Two knees (two patients) had an unresurfaced patella. One patient had patelloplasty in both knees for very thin patellas (15 mm). Of the remaining 102 knees, 23 were implanted with a size 29 patella, 56 with a size 32, 19 with a size 35, and four with a size 38.
Sixteen knees (15.1%) underwent patellar release to achieve proper patellar tracking. Seven of 48 knees receiving a standard approach (14.6%) required patellar release and nine of 58 knees (15.5%) receiving a mini approach required release. Of the seven patients with standard incisions who had patellar releases, five had a varus deformity preoperatively and two were in valgus (Table 3). Of the nine mini approaches requiring patellar releases, three knees were in varus preoperatively, three were in neutral, and three were in valgus (Table 3).
Of the 41 patients with standard incisions who did not have patellar releases, 35 had a varus deformity preoperatively, three were in neutral, and three were in valgus (Table 4). Of the 49 mini approaches not requiring patellar releases, 44 knees were in varus preoperatively, one was in neutral, and four were in valgus (Table 4).
Minimally invasive total knee arthroplasty is a relatively new technique with few published clinical results.
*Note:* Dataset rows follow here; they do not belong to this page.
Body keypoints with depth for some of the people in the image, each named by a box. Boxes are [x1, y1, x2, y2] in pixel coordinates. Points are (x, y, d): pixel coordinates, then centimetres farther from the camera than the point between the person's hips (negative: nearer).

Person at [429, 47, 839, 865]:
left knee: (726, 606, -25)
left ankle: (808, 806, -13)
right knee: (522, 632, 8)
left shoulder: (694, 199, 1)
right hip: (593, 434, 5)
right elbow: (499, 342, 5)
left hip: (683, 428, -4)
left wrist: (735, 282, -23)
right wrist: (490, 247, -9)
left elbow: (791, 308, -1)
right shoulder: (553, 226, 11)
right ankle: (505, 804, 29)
However, several advantages to MIS TKA have been described during the initial postoperative period, including improved gains in early flexion.1,6,10,11,20 Additionally, decreased pain scores, reduced analgesia use,10,11 decreased blood loss,1,10,11 improved quadriceps function,1,2,10 and shortened postoperative stay have been described.1,2,10
Appropriate patellofemoral tracking is important to postoperative outcomes after TKA. Lee et al12 discussed optimizing patellofemoral tracking during TKA. Their series consisted of 57 patients who underwent 65 primary TKAs between 1993 and 1994 with a standard technique. There was varus alignment in 42 knees, neutral alignment in six knees, and valgus alignment in 17 knees. The average precut patellar thickness was 23.8 mm and thickness with the button was 21.5 mm. Two knees (3%) required formal lateral release for patellar maltracking. Laskin9 reported his series of 178 patients undergoing TKA and had a lateral release rate of 6%. Our series showed a higher release rate at 15%.
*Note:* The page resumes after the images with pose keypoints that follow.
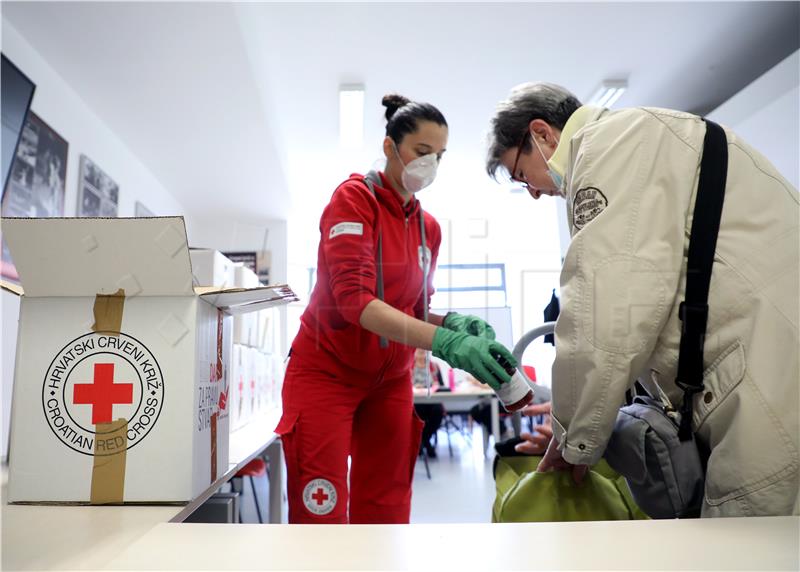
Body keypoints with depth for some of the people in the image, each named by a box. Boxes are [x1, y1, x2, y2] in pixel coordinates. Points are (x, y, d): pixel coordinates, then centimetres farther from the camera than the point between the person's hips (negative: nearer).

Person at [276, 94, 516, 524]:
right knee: (322, 514, 0)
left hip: (390, 382, 6)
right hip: (326, 372, -5)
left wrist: (454, 323, -10)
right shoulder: (354, 197, -12)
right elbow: (354, 299, -26)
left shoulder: (429, 228, 7)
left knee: (385, 514, 9)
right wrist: (444, 342, -36)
Our data show that there was no difference in patient age, diagnosis, height, or preoperative alignment between those receiving a standard approach and those receiving a mini approach. There was a trend toward lower BMI and weight in those receiving a mini approach, and more women than men had mini approaches. There were similar rates of patellar release in the mini and standard approaches. Overall alignment (whether varus, neutral, or valgus) did not influence the ability to perform a mini approach.
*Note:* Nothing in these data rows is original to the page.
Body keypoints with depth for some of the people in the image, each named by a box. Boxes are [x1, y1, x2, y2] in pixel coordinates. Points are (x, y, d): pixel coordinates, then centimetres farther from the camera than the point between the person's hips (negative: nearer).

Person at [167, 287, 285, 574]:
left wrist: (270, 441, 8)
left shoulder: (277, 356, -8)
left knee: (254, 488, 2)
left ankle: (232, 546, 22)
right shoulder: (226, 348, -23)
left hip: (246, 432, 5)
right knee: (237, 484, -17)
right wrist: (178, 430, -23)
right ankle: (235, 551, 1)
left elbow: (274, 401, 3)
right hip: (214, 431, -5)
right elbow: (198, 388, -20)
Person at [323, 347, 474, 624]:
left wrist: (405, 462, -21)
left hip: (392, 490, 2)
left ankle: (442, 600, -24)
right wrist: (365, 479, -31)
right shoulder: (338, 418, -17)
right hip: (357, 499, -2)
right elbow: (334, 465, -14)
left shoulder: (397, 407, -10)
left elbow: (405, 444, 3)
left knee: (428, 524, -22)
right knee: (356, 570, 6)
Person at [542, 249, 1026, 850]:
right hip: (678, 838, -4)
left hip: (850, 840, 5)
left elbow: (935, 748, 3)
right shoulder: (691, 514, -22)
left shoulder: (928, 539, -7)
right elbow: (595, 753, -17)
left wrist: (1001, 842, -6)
There have been several reported complications associated with lateral releases of the patella including decreased transcutaneous oxygen tension, wound discoloration, and infection.8 Others have shown an association with postoperative patellar fractures15,16 or decreased patellar vascularity18 thought to be attributed to sacrifice of the superior geniculate vessels during the release. Thus, lateral release should be performed only after correct femoral and tibial component rotation and restoration of patellar height has been ensured.12 However, our data show that using the minimally invasive techniques of total knee arthroplasty does not alter the incidence of lateral release of the patella.